I hear shouting from the playground equipment as if through water. A boy sails over a platform’s railing. I can’t tell if he was thrown by my bench-mate’s boys or jettisoned himself. All the adults watch. None rise to their feet. Kids fly now, but I’m the only one still with a helicopter instinct. I grip the bench and keep my seat. The hiss of my rebreather is fast and shallow. The air will catch him. It’s like a prayer. The boy somersaults in slow motion, somehow landing on his feet. He bounces and is airborne again, climbing the ropes onto the platforms.
“I’ll never get used to that,” I say.
“My mother says one never stops worrying.”
Her mother says that. I suppose it’s true. Maybe every generation looks askance at the wonders of the next, afraid to trust them.
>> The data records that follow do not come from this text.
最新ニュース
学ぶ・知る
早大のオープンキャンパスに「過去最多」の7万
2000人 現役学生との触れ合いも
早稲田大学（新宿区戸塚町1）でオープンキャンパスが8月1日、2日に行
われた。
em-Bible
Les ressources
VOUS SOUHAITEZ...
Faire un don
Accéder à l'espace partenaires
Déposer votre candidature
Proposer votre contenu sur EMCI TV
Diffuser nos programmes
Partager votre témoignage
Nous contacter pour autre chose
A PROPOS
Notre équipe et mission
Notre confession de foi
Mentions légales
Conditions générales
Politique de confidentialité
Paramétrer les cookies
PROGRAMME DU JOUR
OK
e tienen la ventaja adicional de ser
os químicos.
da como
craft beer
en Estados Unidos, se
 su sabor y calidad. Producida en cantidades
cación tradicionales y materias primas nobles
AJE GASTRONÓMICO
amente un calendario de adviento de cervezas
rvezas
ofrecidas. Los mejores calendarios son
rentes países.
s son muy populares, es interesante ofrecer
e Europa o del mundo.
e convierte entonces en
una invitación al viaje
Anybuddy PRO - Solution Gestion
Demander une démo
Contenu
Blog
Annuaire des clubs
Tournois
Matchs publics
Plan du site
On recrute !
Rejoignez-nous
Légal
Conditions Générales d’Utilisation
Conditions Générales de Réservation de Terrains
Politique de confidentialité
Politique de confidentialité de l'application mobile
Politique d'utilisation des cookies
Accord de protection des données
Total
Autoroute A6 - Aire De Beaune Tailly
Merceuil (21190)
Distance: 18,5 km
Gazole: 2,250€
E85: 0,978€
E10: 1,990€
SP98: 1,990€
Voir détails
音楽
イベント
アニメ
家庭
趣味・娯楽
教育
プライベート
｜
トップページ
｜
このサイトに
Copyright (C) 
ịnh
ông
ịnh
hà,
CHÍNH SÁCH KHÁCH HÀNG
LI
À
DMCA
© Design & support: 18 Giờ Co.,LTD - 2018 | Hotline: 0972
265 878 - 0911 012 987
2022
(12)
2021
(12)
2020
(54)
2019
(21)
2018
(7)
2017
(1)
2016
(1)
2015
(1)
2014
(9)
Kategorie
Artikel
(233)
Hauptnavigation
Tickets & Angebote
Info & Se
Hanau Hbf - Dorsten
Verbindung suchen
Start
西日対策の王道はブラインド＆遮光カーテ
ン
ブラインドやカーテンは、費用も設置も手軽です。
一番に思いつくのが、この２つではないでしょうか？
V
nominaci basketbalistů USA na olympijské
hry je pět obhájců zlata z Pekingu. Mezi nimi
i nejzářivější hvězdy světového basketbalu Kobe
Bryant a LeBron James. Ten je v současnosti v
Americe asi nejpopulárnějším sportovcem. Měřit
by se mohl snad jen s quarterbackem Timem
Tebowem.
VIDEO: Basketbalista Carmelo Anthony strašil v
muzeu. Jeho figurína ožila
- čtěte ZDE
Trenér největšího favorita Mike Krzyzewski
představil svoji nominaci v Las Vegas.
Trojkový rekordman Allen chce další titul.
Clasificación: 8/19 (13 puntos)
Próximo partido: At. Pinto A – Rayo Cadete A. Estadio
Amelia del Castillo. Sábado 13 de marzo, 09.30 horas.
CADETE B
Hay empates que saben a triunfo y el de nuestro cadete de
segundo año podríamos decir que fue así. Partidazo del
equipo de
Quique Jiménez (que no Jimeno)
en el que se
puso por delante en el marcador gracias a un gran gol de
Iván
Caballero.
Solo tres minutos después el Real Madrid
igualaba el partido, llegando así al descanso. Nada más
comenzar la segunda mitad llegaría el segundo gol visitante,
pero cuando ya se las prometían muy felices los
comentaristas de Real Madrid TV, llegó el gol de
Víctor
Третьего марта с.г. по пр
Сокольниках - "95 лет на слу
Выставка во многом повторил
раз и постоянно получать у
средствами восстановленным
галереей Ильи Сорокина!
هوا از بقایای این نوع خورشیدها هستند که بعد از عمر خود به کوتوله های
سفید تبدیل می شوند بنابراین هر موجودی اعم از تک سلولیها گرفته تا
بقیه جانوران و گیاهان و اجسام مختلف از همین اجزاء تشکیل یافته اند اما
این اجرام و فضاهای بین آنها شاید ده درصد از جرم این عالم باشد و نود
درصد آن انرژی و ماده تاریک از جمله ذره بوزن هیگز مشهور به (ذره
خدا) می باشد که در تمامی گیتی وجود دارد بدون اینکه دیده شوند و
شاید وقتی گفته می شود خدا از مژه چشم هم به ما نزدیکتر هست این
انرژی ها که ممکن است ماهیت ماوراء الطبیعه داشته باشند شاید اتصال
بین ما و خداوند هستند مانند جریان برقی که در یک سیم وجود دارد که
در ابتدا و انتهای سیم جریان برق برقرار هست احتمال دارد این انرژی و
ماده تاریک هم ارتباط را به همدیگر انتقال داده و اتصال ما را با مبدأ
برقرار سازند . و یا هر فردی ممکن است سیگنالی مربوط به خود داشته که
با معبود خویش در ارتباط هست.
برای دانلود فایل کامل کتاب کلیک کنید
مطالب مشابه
I’m embarrassed and irritated by the sound of my breathing. I’m no invalid. As casually as I can manage, I pull the rebreather from my nostrils. I inhale a thick, wet deluge, and manage not to cough. My chest expands. I’m not drowning. I let it out, and bring it back.
Nisha isn’t roughhousing. She’s talking with girls her age, their voices distorted by the atmospheric soup. But at any moment they could fling themselves from a ladder.
Would you jump off a roof if your friends did? My parents asked me that.
I would if it looked fun, I didn’t dare reply.
How the world has changed.
And it does look fun.
I’m on my feet. I don’t remember rising. I step onto the ladder rung and pull myself up. This movement is familiar, easier than walking. I’m not as strong anymore, but now I’m buoyant. The strange science that resists me walking also holds me up. The young parents watch with amusement, not worry. They’ve learned to trust the world. Can I?
I crawl the bars like my granddaughter, every other one, building momentum in slow motion. I grip the last bar with both hands and kick as though swimming, which I haven’t done in years. My body remembers.
I launch myself into space.

Nice story, Rajiv!
Thanks, Scott! I’ve started to get into a groove of writing older characters (hmm… wonder why?), and am discovering a natural richness to their perspectives. It’s fun.